━━━ Extract to read ━━━

A hacker has stolen over $7m worth Ethereum in just under five minutes. The heist occurred when CoinDash, a trading platform for ether, launched its Initial Coin Offering (ICO), which is basically a crowdfunding campaign that allows investors to own a stake of the app or service by purchasing digital assets called tokens. Within three minutes of CoinDash launching its ICO, the hacker began raking in the money from CoinDash's investors.
How did the heist happen? The hacker managed to replace the firm's Ethereum wallet's address with a fraudulent one, thereby tricking investors into sending their cryptocurrency to the hacker. Upon discovering the hack, CoinDash shut down its website and took to Twitter to notify users about the theft.
"It is unfortunate for us to announce that we have suffered a hacking attack during our Token Sale event," CoinDash said in a statement. "During the attack $7 Million were stolen by a currently unknown perpetrator.
CoinDash said that those who unknowingly sent money to the fake Ethereum address "will receive their CDT tokens accordingly". However, investors who made transactions after CoinDash shut down its website "will not be compensated," the firm said.

━━━ Supplied data ━━━

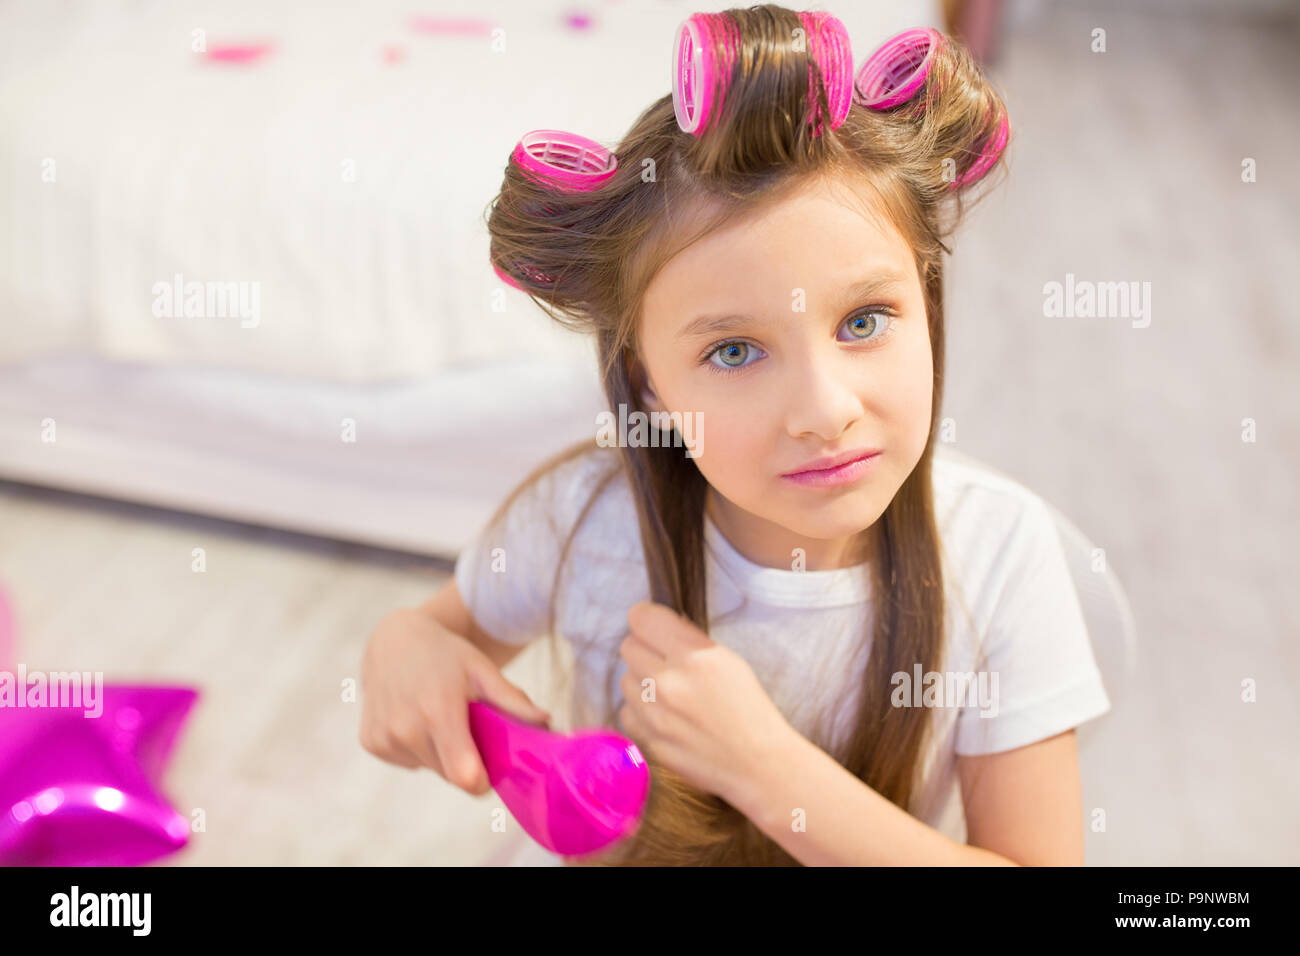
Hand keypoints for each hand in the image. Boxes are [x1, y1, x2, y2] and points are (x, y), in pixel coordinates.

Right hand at [359, 606, 550, 794]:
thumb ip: (511, 700)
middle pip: (450, 774)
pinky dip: (416, 748)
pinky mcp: (370, 742)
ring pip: (429, 768)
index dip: (483, 779)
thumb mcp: (481, 669)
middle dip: (465, 759)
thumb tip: (546, 721)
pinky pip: (407, 762)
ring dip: (440, 752)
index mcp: (438, 711)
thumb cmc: (445, 654)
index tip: (491, 767)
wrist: (393, 640)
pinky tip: (415, 718)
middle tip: (467, 727)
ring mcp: (384, 737)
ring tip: (438, 716)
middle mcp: (405, 728)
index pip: (464, 775)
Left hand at [617, 600, 794, 804]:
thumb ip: (689, 641)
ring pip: (625, 679)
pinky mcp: (649, 740)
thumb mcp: (728, 660)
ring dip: (642, 681)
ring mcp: (654, 714)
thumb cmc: (750, 708)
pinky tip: (665, 716)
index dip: (647, 619)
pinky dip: (641, 712)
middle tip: (667, 662)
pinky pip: (628, 712)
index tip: (656, 628)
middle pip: (628, 647)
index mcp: (693, 655)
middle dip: (645, 650)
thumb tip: (658, 629)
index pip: (641, 617)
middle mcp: (667, 682)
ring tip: (670, 693)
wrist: (758, 764)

━━━

#### [Tasks]
(1) Decide whether each statement agrees with the article on the CoinDash heist. Answer yes or no for each, and quote the words of the article that settle it. (a) The hacker swapped the firm's Ethereum wallet address for a fraudulent one. (b) CoinDash kept its website running after it discovered the hack. (c) Investors who made transactions after the website was shut down will be compensated.
(2) Continue the article on the CoinDash heist from its last sentence.

#### [Answers for the exercise]
(1)
(a) Yes: "The hacker managed to replace the firm's Ethereum wallet's address with a fraudulent one"
(b) No: "Upon discovering the hack, CoinDash shut down its website"
(c) No: "investors who made transactions after CoinDash shut down its website "will not be compensated,""

(2)
"All we know now is that an outside attacker changed the address right after the sale started," Ram Avissar, the marketing director of Coindash, told Motherboard. "We have halted the Token Sale contract and trying to understand the best way to compensate those who were affected."
The heist has reportedly led to some users casting doubts on CoinDash's claims of being hacked. Motherboard reported that some users on Reddit have speculated as to whether this was an "inside job." However, there is no evidence to suggest any foul play on the part of CoinDash.
"This was a damaging event to both our contributors and our company but it is surely not the end of our project. We are looking into the security breach and will update you all as soon as possible about the findings" CoinDash said.